Please Note: This program has rescheduled dates (originally March 21 & 22, 2020).
You’ve got a brilliant idea for a terrific film. Your next move is to master the steps in turning it into a reality on the screen. Spend a valuable weekend with Marc Lapadula, a screenwriting professor at Yale University, as he analyzes the key ingredients of a successful script.
Over two days, gain the practical foundation to develop your own cinematic narrative (regardless of genre) and learn how to create delineated, multidimensional, and memorable characters to tell that story. Lapadula covers the necessary screenwriting components of a professional script: plot construction, character development, creating cinematic dialogue, conflict, dramatic pacing, foreshadowing, the element of surprise, text and subtext, plot points, and visual storytelling.
SCHEDULE
DEC 12
9:30–10 a.m. The Essentials of a Screenplay: Assessing Your Objectives
What level of dedication does it take and what’s in store for you if you commit yourself tp creating a professional-level screenplay?
10–11:15 a.m. It’s All About Story
Learn to devise a logical narrative; the importance of tone for sustaining suspense or achieving comedy; how plot points create an exciting storyline; outlining the full narrative in advance; and what you need to know about the resolution that ends your story.
11:30 a.m.–12:30 p.m. Lunch (participants provide their own)
12:30–1:30 p.m. Character Matters
What makes characters truly memorable, compelling, and a lure for professional actors to desire to bring them to life? How can you delineate your characters from one another and create unique, captivating individuals on screen?

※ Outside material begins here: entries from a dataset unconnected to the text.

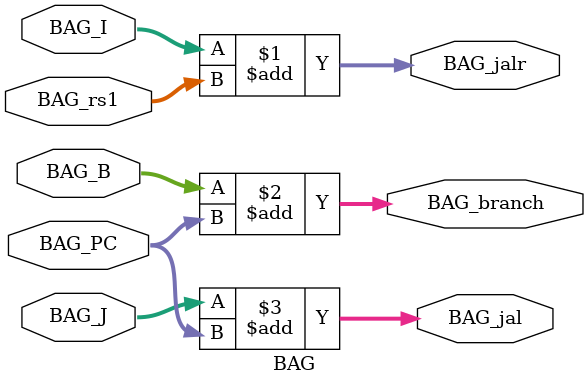
<source format=sv>
`timescale 1ns / 1ps


module BAG(
    input logic [31:0] BAG_PC,
    input logic [31:0] BAG_J,
    input logic [31:0] BAG_B,
    input logic [31:0] BAG_I,
    input logic [31:0] BAG_rs1,
    output logic [31:0] BAG_jalr,
    output logic [31:0] BAG_branch,
    output logic [31:0] BAG_jal
    );
    
   assign BAG_jalr = BAG_I + BAG_rs1;
   assign BAG_branch = BAG_B + BAG_PC;
   assign BAG_jal = BAG_J + BAG_PC;
   
endmodule

</source>
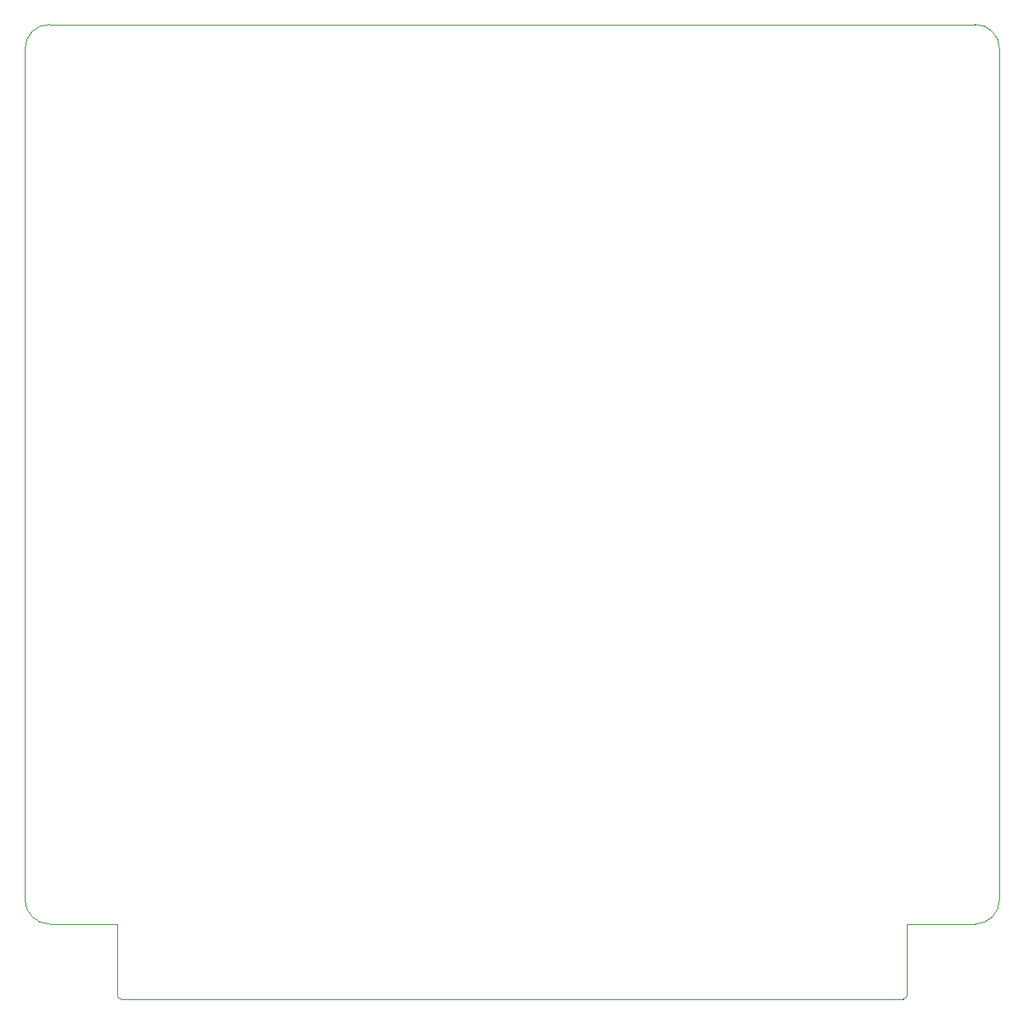
<source format=gm1>
G04 #@! TF.GenerationSoftware,KiCad,Pcbnew,7.0.7*
G04 #@! TF.CreationDate,2023-08-22T19:55:35-04:00*
G04 #@! TF.ProjectId,3 - CPU and memory,33202d20-4350-4552-9061-6e64206d656d,1*
G04 #@! TF.SameCoordinates,Original*
G04 #@! TF.FileFunction,Profile,NP*
%FSLAX46Y46*%
G04 Gerber Fmt 4.6, Leading zero omitted, Abs format (unit mm)*
G04 Created by KiCad (PCBNEW 7.0.7) date 2023-08-22 19:55:35*
%MOMM*%
%LPD*%
G01*
G04 APERTURE LIST*
G04 #@! TA.AperFunction,Profile*
%ADD10C,0.120000*%
G04 #@! TD*
G04 APERTURE END LIST*
D10*
X83604000Y-130302000D02*
X83604000Y-43002000D01*
X86104000Y-40502000D02*
X181104000Y-40502000D01*
X86104000Y-132802000D02*
X93094000Y-132802000D01*
X93094000Y-140102000D02*
X93094000Y-132802000D01*
X93494000Y-140502000D02*
X173714000Y-140502000D01*
X174114000Y-140102000D02*
X174114000Y-132802000D01*
X181104000Y-132802000D02*
X174114000Y-132802000D01*
X183604000Y-43002000D02*
X183604000Y-130302000D01*
X86104000Y-40502000D02*
G75*
G03*
X83604000Y-43002000I0J-2500000D01*
G01*
X83604000Y-130302000D02*
G75*
G03*
X86104000Y-132802000I2500000J0D01*
G01*
X93094000Y-140102000D02*
G75*
G03*
X93494000Y-140502000I399999J-1D01*
G01*
X173714000Y-140502000D02*
G75*
G03*
X174114000Y-140102000I0J400000D01*
G01*
X183604000Y-43002000D02*
G75*
G03*
X181104000Y-40502000I-2500000J0D01*
G01*
X181104000Y-132802000D02*
G75*
G03*
X183604000Y-130302000I0J2500000D01*
G01*
M02*

</source>
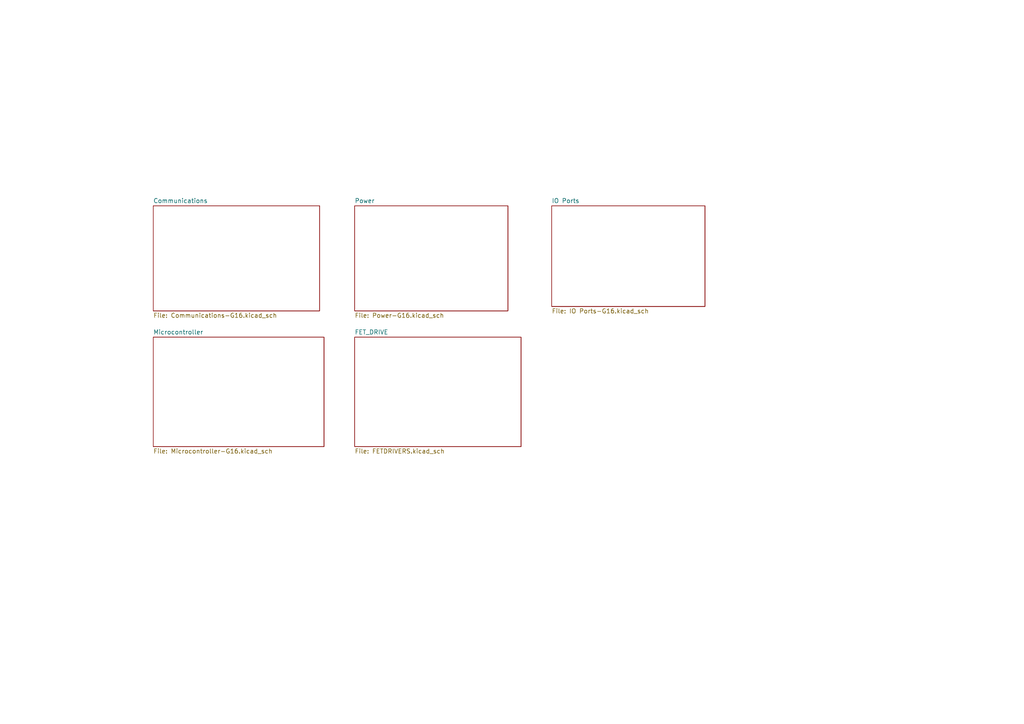
<source format=kicad_sch>
(kicad_sch
	(version 20250114)
	(generator "eeschema")
	(generator_version "9.0")
	(uuid "a29253d5-3031-4f43-a0bf-89c702fd3c62")
	(paper "A4")
	(title_block
		(title "Controller for Flooding Diorama")
		(date "2025-11-21")
		(rev "Revision 1")
		(company "Idaho State University College of Technology")
		(comment 1 "RCET Program")
		(comment 2 "Drawn By: Jacob Horsley")
	)
	(lib_symbols)
	(sheet
		(at 160.02 59.69)
		(size 44.45 29.21)
		(exclude_from_sim no)
		(in_bom yes)
		(on_board yes)
		(dnp no)
		(fields_autoplaced yes)
		(stroke
			(width 0.1524)
			(type solid)
		)
		(fill
			(color 0 0 0 0.0000)
		)
		(uuid "073d8b06-777b-498e-aca0-e4833ceef0ce")
		(property "Sheetname" "IO Ports"
			(at 160.02 58.9784 0)
			(effects
				(font
					(size 1.27 1.27)
				)
				(justify left bottom)
			)
		)
		(property "Sheetfile" "IO Ports-G16.kicad_sch"
			(at 160.02 89.4846 0)
			(effects
				(font
					(size 1.27 1.27)
				)
				(justify left top)
			)
		)
		(instances
			(project "FloodingPICPCB"
				(path "/a29253d5-3031-4f43-a0bf-89c702fd3c62"
					(page "6")
				)
			)
		)
	)
	(sheet
		(at 44.45 59.69)
		(size 48.26 30.48)
		(exclude_from_sim no)
		(in_bom yes)
		(on_board yes)
		(dnp no)
		(fields_autoplaced yes)
		(stroke
			(width 0.1524)
			(type solid)
		)
		(fill
			(color 0 0 0 0.0000)
		)
		(uuid "2bd8386d-811f-4f77-a6f6-3fb9106f110e")
		(property "Sheetname" "Communications"
			(at 44.45 58.9784 0)
			(effects
				(font
					(size 1.27 1.27)
				)
				(justify left bottom)
			)
		)
		(property "Sheetfile" "Communications-G16.kicad_sch"
			(at 44.45 90.7546 0)
			(effects
				(font
					(size 1.27 1.27)
				)
				(justify left top)
			)
		)
		(instances
			(project "FloodingPICPCB"
				(path "/a29253d5-3031-4f43-a0bf-89c702fd3c62"
					(page "3")
				)
			)
		)
	)
	(sheet
		(at 102.87 59.69)
		(size 44.45 30.48)
		(exclude_from_sim no)
		(in_bom yes)
		(on_board yes)
		(dnp no)
		(fields_autoplaced yes)
		(stroke
			(width 0.1524)
			(type solid)
		)
		(fill
			(color 0 0 0 0.0000)
		)
		(uuid "2dc4607f-0b53-4b15-ba37-c32f61271353")
		(property "Sheetname" "Power"
			(at 102.87 58.9784 0)
			(effects
				(font
					(size 1.27 1.27)
				)
				(justify left bottom)
			)
		)
		(property "Sheetfile" "Power-G16.kicad_sch"
			(at 102.87 90.7546 0)
			(effects
				(font
					(size 1.27 1.27)
				)
				(justify left top)
			)
		)
		(instances
			(project "FloodingPICPCB"
				(path "/a29253d5-3031-4f43-a0bf-89c702fd3c62"
					(page "6")
				)
			)
		)
	)
	(sheet
		(at 44.45 97.79)
		(size 49.53 31.75)
		(exclude_from_sim no)
		(in_bom yes)
		(on_board yes)
		(dnp no)
		(fields_autoplaced yes)
		(stroke
			(width 0.1524)
			(type solid)
		)
		(fill
			(color 0 0 0 0.0000)
		)
		(uuid "9de66430-c0df-43ad-88eb-c0ad159b6a22")
		(property "Sheetname" "Microcontroller"
			(at 44.45 97.0784 0)
			(effects
				(font
					(size 1.27 1.27)
				)
				(justify left bottom)
			)
		)
		(property "Sheetfile" "Microcontroller-G16.kicad_sch"
			(at 44.45 130.1246 0)
			(effects
				(font
					(size 1.27 1.27)
				)
				(justify left top)
			)
		)
		(instances
			(project "FloodingPICPCB"
				(path "/a29253d5-3031-4f43-a0bf-89c702fd3c62"
					(page "5")
				)
			)
		)
	)
	(sheet
		(at 102.87 97.79)
		(size 48.26 31.75)
		(exclude_from_sim no)
		(in_bom yes)
		(on_board yes)
		(dnp no)
		(fields_autoplaced yes)
		(stroke
			(width 0.1524)
			(type solid)
		)
		(fill
			(color 0 0 0 0.0000)
		)
		(uuid "dddb7d9f-0393-422d-a8f4-054b36ce4b66")
		(property "Sheetname" "FET_DRIVE"
			(at 102.87 97.0784 0)
			(effects
				(font
					(size 1.27 1.27)
				)
				(justify left bottom)
			)
		)
		(property "Sheetfile" "FETDRIVERS.kicad_sch"
			(at 102.87 130.1246 0)
			(effects
				(font
					(size 1.27 1.27)
				)
				(justify left top)
			)
		)
		(instances
			(project "FloodingPICPCB"
				(path "/a29253d5-3031-4f43-a0bf-89c702fd3c62"
					(page "7")
				)
			)
		)
	)
	(sheet_instances
		(path "/"
			(page "1")
		)
	)
	(embedded_fonts no)
)

</source>
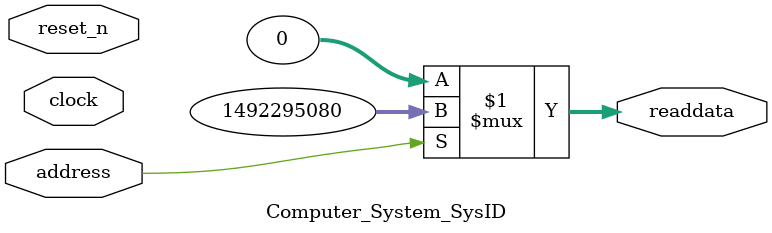
<source format=v>



// synthesis translate_off
`timescale 1ns / 1ps
// synthesis translate_on

// turn off superfluous verilog processor warnings 
// altera message_level Level1 
// altera message_off 10034 10035 10036 10037 10230 10240 10030 

module Computer_System_SysID (
               // inputs:
                address,
                clock,
                reset_n,

               // outputs:
                readdata
             )
;

  output  [ 31: 0] readdata;
  input            address;
  input            clock;
  input            reset_n;

  wire    [ 31: 0] readdata;
  //control_slave, which is an e_avalon_slave
  assign readdata = address ? 1492295080 : 0;

endmodule



</source>
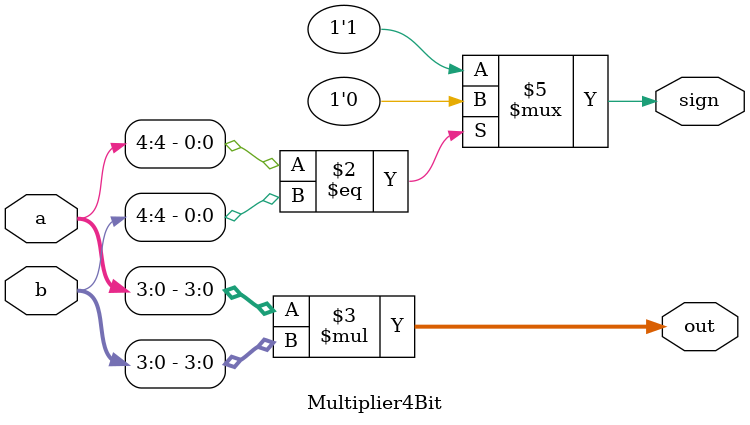
<source format=v>
`timescale 1ns / 1ps
module Multiplier4Bit(
    input [4:0] a,
    input [4:0] b,
    output reg sign,
    output reg [7:0] out
    );

always @ (*) 
begin
    if (a[4] == b[4])
    begin
        sign <= 0;
    end
    else 
    begin
        sign <= 1;
    end
    out <= a[3:0] * b[3:0];
end

endmodule

</source>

1:45–3 p.m. Analyzing Great Screenwriting
Dig into a close analysis of a wide range of powerful, clever, and iconic scenes from classic films. Clips include I Am a Fugitive From a Chain Gang, Citizen Kane, On the Waterfront, Rebel Without a Cause, Some Like It Hot, The Birdcage, The Graduate, Blade Runner, Lady Bird, and others.
DEC 13
9:30–10:30 a.m. Creating Believable Dialogue
Examine strategies to develop, capture, and differentiate your characters’ distinctive voices.
10:45–11:45 a.m. Putting It on the Page: Proper Screenplay Formatting
How your screenplay appears on the page is of paramount importance in having it taken seriously by agents, producers, directors, and actors. Learn the rules of professional screenplay formatting and the logic behind them.
11:45 a.m.–12:45 p.m. Lunch (participants provide their own)
12:45–2 p.m. Lessons from a Master
Take an in-depth look at how Joseph Stephano’s screenplay for Psycho provided Alfred Hitchcock with the foundation for one of Hollywood’s most iconic thrillers and how the film’s groundbreaking narrative structure revolutionized modern cinema.
2–3 p.m. Marketing Your Screenplay
Your script is polished and ready to go. What happens next? Get an overview of the current marketplace in Hollywood and how to maneuver its obstacles as a screenwriter.
2 sessions
Other Connections
About the Presenter
Marc Lapadula, a senior lecturer in film studies at Yale, previously taught screenwriting, playwriting, and film analysis courses at Johns Hopkins, the University of Pennsylvania, and the Graduate Film School at Columbia University.
His former students have written screenplays for films including (500) Days of Summer, Ocean’s 8, The Disaster Artist, The Hangover, 30 Minutes or Less, Olympus Has Fallen, Our Souls at Night, The Break-Up, The Spectacular Now, and Expendables 3. Others have created teleplays for series such as Family Guy, Law and Order: SVU, Scrubs, Channel Zero, The Agency, Hannibal, Believe, The Last Resort, and Benched. They also have produced award-winning films including La La Land, The Spectacular Now, The Disaster Artist, The Autopsy of Jane Doe, and many others.